══ SUPPLIED DATA

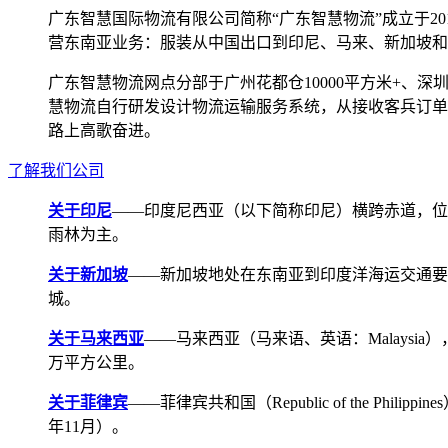
广东智慧国际物流有限公司简称“广东智慧物流”成立于2
营东南亚业务：服装从中国出口到印尼、马来、新加坡和
广东智慧物流网点分部于广州花都仓10000平方米+、深圳宝安
慧物流自行研发设计物流运输服务系统，从接收客兵订单
路上高歌奋进。
了解我们公司
关于印尼
——印度尼西亚（以下简称印尼）横跨赤道，位
雨林为主。
关于新加坡
——新加坡地处在东南亚到印度洋海运交通要道，航线
城。
关于马来西亚
——马来西亚（马来语、英语：Malays
万平方公里。
关于菲律宾
——菲律宾共和国（Republic of the Ph
年11月）。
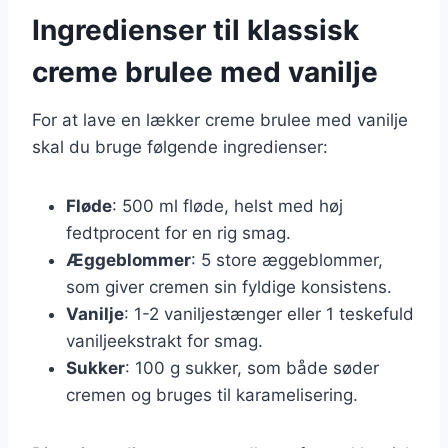
Ingredienser til klassisk
creme brulee med vanilje
For at lave en lækker creme brulee med vanilje
skal du bruge følgende ingredienser:
Fløde
: 500 ml fløde, helst med høj
fedtprocent for en rig smag.
Æggeblommer
: 5 store æggeblommer,
som giver cremen sin fyldige konsistens.
Vanilje
: 1-2 vaniljestænger eller 1 teskefuld
vaniljeekstrakt for smag.
Sukker
: 100 g sukker, som både søder
cremen og bruges til karamelisering.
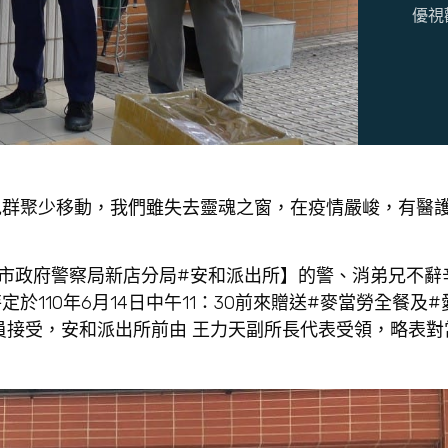
優視
免群聚少移動，我們雖失去靈魂之窗，在疫情嚴峻，有醫
市政府警察局新店分局#安和派出所】的警、消弟兄不辭
110年6月14日中午11：30前來贈送#麥當勞全餐及
員接受，安和派出所前由 王力天副所長代表受領，略表對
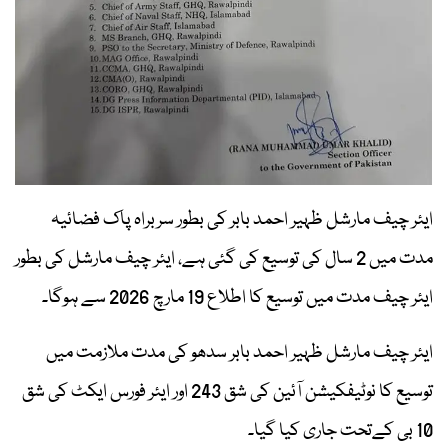
ایئر چیف مارشل ظہیر احمد بابر کی بطور سربراہ پاک فضائیہ
مدت میں 2 سال کی توسیع کی گئی ہے، ایئر چیف مارشل کی بطور
ایئر چیف مدت میں توسیع کا اطلاع 19 مارچ 2026 سے ہوگا۔
ایئر چیف مارشل ظہیر احمد بابر سدھو کی مدت ملازمت میں
توسیع کا نوٹیفکیشن آئین کی شق 243 اور ایئر فورس ایکٹ کی شق
10 بی کےتحت جاری کیا گیا۔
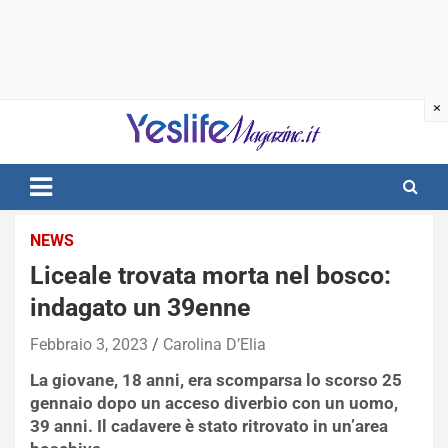
Skip
to
content
notizie di intrattenimento
NEWS
Liceale trovata morta nel bosco:
indagato un 39enne
Febbraio 3, 2023
Carolina D’Elia
La giovane, 18 anni, era scomparsa lo scorso 25
gennaio dopo un acceso diverbio con un uomo,
39 anni. Il cadavere è stato ritrovato in un’area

════

- _YOUR INSTRUCTIONS_: Return the listing verbatim; pictures are not part of the copy.

- _TASK OUTPUT_:
广东智慧国际物流有限公司简称“广东智慧物流”成立于2
营东南亚业务：服装从中国出口到印尼、马来、新加坡和
广东智慧物流网点分部于广州花都仓10000平方米+、深圳宝安
慧物流自行研发设计物流运输服务系统，从接收客兵订单
路上高歌奋进。
了解我们公司
关于印尼
——印度尼西亚（以下简称印尼）横跨赤道，位
雨林为主。
关于新加坡
——新加坡地处在东南亚到印度洋海运交通要道，航线
城。
关于马来西亚
——马来西亚（马来语、英语：Malays
万平方公里。
关于菲律宾
——菲律宾共和国（Republic of the Ph
年11月）。
Ingredienser til klassisk
creme brulee med vanilje
For at lave en lækker creme brulee med vanilje
skal du bruge følgende ingredienser:
Fløde
: 500 ml fløde, helst med høj
fedtprocent for en rig smag.
Æggeblommer
: 5 store æggeblommer,
som giver cremen sin fyldige konsistens.
Vanilje
: 1-2 vaniljestænger eller 1 teskefuld
vaniljeekstrakt for smag.
Sukker
: 100 g sukker, som både søder
cremen og bruges til karamelisering.
優視
免群聚少移動，我們雖失去靈魂之窗，在疫情嚴峻，有醫
市政府警察局新店分局#安和派出所】的警、消弟兄不辭
110年6月14日中午11：30前來贈送#麥當勞全餐及
員接受，安和派出所前由 王力天副所長代表受領，略表對
ایئر چیف مارشل ظہیر احمد بابر کی بطور سربراہ پاک فضائیہ
مدت میں 2 سال کی توسیع کی گئی ہے، ایئر چیف مارشل کی بطور
ایئر چیف مدت میں توسیع کا اطلاع 19 مارچ 2026 سے ہوگا۔
ایئر چیف مارشل ظہیر احمد بابر سدھو کی مدت ملازمت میں
توسیع کا نوٹیفکیشن آئین کی شق 243 اور ایئر فورس ایکٹ کی شق
10 بی کےتحت جاری کیا گیا۔
Skip
to
content
notizie di intrattenimento
NEWS
Liceale trovata morta nel bosco:
indagato un 39enne
Febbraio 3, 2023
Carolina D’Elia
La giovane, 18 anni, era scomparsa lo scorso 25
gennaio dopo un acceso diverbio con un uomo,
39 anni. Il cadavere è stato ritrovato in un’area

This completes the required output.